Data from a group of long-term non-progressors with a mean CD4+ count of 849 cells/mm³ and viral load of 5,900 copies/mL was presented. These individules could be stratified into two subgroups: one group who had strong HIV-specific immunity and good immunity against recall antigens, and a second group with good immunity against recall antigens but a poorer HIV-specific immune response. The mean viral load in those with good HIV-specific immunity was 50 copies/mL, compared to 11,400 copies/mL in those with poorer HIV-specific immunity. This data confirmed Walker's observations that the integrity of the HIV-specific immune response determines one's ability to control HIV replication in the absence of therapy.
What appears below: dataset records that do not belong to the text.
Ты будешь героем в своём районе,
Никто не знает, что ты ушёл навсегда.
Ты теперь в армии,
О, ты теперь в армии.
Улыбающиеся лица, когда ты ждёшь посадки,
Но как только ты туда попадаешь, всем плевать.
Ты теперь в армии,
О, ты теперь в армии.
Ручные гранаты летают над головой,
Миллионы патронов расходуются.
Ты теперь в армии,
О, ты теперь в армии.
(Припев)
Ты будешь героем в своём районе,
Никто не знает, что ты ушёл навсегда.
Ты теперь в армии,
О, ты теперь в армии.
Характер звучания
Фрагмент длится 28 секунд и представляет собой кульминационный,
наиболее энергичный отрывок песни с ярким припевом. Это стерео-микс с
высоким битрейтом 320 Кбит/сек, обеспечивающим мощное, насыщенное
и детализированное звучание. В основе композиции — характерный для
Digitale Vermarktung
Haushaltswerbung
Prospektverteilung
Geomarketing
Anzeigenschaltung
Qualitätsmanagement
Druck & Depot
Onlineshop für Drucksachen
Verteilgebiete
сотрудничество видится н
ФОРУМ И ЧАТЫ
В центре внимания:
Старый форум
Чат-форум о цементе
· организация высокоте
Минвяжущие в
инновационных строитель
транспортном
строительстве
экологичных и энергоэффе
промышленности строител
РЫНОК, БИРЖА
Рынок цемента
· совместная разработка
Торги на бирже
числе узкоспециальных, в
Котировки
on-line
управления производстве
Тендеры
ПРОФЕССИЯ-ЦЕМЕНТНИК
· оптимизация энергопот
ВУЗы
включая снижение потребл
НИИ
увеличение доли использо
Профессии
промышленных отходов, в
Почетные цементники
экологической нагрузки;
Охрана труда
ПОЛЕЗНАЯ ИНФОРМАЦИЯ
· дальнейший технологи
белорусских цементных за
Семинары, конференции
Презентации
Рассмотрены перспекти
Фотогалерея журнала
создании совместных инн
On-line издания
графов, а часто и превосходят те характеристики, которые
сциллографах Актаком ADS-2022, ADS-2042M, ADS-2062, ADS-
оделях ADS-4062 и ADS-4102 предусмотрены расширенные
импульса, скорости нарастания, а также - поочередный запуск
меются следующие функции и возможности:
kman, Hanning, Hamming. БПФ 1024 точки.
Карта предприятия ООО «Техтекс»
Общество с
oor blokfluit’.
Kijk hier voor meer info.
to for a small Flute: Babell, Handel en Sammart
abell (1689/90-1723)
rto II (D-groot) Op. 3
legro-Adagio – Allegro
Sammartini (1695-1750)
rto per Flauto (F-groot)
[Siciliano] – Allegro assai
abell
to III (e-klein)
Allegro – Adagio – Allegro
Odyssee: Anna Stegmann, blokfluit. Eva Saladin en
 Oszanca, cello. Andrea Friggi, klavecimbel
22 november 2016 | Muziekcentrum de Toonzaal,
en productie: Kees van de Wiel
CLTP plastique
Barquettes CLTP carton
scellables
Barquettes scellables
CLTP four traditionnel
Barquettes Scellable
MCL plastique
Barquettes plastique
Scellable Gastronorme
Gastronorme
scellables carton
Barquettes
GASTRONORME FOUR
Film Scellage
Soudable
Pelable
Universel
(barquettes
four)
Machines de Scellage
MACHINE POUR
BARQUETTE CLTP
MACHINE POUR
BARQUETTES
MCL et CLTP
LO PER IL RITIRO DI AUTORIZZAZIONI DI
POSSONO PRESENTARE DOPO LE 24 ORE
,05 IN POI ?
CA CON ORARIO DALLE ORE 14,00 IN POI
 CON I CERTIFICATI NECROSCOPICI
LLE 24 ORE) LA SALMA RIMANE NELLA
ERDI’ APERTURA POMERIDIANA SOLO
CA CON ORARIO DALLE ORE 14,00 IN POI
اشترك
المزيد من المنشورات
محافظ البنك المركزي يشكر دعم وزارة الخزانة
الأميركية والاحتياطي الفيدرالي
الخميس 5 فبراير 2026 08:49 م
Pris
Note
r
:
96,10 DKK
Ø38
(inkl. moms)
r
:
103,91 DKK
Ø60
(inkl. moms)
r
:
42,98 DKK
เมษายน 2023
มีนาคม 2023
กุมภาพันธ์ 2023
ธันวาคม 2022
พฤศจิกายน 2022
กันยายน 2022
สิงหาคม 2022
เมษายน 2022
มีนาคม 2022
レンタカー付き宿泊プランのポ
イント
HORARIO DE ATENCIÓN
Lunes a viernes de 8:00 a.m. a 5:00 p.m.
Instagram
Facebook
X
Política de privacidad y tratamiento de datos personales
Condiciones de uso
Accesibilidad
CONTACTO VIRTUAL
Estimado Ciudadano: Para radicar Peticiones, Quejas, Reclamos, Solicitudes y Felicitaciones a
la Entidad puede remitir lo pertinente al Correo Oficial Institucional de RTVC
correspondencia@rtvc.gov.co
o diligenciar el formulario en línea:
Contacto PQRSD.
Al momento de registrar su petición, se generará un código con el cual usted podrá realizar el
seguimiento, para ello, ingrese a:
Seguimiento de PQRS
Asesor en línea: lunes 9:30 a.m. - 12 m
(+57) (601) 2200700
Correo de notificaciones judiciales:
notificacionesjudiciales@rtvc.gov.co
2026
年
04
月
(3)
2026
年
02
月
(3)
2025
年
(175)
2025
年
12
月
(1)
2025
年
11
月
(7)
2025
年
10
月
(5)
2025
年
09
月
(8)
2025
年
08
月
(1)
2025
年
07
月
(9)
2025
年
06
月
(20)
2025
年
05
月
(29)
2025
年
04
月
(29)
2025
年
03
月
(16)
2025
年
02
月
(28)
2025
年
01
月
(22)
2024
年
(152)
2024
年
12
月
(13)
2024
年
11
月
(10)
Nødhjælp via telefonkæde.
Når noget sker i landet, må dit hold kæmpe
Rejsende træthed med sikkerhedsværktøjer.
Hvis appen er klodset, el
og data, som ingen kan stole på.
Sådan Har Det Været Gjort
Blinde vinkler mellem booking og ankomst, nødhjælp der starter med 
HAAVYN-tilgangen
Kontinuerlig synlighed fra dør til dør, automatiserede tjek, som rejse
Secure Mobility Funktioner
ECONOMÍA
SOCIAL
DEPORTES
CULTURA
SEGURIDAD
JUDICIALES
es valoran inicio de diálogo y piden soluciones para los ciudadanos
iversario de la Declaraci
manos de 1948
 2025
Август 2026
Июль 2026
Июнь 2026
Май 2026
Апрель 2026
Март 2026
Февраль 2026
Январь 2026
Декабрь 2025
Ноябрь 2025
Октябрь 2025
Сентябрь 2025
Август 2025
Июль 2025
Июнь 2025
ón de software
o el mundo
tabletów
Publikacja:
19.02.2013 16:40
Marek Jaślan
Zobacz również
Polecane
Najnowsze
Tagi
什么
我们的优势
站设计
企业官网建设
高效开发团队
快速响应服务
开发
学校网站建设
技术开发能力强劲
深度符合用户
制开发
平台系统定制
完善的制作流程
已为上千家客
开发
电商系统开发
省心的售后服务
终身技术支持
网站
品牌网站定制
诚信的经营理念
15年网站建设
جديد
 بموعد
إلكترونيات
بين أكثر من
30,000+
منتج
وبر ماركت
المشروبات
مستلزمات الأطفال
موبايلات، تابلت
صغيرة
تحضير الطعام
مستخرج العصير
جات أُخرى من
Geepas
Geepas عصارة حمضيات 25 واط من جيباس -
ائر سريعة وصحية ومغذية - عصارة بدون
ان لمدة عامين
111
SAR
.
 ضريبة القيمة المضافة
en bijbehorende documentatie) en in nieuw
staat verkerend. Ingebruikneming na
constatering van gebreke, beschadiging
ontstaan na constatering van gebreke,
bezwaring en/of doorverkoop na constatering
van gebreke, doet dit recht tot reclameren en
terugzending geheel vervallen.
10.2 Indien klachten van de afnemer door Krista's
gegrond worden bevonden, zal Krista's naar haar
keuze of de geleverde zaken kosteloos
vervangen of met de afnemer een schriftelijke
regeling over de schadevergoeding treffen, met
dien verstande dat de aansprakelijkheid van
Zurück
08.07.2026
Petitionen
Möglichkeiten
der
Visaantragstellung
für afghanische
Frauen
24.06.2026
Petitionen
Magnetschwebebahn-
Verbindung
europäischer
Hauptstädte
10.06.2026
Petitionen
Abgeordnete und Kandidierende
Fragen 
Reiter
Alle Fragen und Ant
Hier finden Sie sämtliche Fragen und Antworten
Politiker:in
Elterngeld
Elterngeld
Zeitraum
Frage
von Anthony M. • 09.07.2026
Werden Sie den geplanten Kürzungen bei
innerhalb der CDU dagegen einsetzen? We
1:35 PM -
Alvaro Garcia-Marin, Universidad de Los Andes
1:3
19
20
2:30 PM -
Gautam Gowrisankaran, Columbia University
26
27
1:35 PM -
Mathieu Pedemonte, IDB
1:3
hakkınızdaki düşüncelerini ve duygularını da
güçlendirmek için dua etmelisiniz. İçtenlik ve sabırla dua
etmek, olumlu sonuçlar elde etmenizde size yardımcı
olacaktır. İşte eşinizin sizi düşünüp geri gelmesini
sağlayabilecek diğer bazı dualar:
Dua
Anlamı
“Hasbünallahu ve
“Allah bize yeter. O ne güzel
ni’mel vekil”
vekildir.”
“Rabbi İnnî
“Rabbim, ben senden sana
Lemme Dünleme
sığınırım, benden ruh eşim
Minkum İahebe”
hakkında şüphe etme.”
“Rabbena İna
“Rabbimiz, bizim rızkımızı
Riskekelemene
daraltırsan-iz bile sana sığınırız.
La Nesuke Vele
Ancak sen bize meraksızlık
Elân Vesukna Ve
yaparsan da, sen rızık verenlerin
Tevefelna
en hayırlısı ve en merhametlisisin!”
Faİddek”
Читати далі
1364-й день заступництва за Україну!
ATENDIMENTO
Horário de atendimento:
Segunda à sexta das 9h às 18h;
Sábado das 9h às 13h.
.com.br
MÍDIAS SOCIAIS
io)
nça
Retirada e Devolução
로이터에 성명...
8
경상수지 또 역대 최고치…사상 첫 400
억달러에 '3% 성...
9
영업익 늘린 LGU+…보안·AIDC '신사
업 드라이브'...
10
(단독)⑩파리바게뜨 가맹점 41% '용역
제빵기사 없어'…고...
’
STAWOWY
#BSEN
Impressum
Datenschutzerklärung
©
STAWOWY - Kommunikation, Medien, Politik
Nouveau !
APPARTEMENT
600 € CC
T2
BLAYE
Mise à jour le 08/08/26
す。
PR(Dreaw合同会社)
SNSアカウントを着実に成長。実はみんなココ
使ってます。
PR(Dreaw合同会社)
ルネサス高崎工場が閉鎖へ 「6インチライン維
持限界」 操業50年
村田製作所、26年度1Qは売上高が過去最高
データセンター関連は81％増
Dr. Autran went on to describe the immune reconstitution experienced by another cohort of 317 patients, all of whom were studied at advanced stages of disease, with a mean CD4+ count of 50 cells/mm³. On antiretroviral therapy these patients experienced a mean increase of 150 CD4+ cells/mm³ over an average two year follow-up period. The initial increase in CD4+ cells that occurred during the first several months after beginning active therapy was comprised predominantly of memory cells, while a greater increase in the proportion of naive CD4+ cells were seen during the slower increase in counts that followed the early, rapid rise. If one considers just the CD4+ count increases, were these patients' CD4+ counts to continue to rise at the current rate, it will take seven to eight years before their counts return to normal levels.

The immunologic targets of these reconstituted CD4+ cells were analyzed in these patients with improved CD4+ counts. There was good recovery of CD4+ lymphoproliferative responses against recall antigens such as tetanus, and restoration of responses against antigens of opportunistic pathogens, such as cytomegalovirus and candida. Unfortunately, there was no recovery of CD4+ responses against HIV antigens. Although these patients were quite advanced at the time they were begun on active antiretroviral therapy, their lack of improvement in HIV-specific immunity supports the emerging concept that once lost, the HIV-specific immune response can not be recovered. Given the fact that there is a population of latently infected cells are to survive for years, there is little hope that individuals lacking strong HIV-specific immunity will be able to control any HIV replication in the absence of antiretroviral therapy. Therefore, unless other strategies can be identified that can boost HIV-specific immunity, there is little hope that these individuals will be able to stop therapy anytime soon.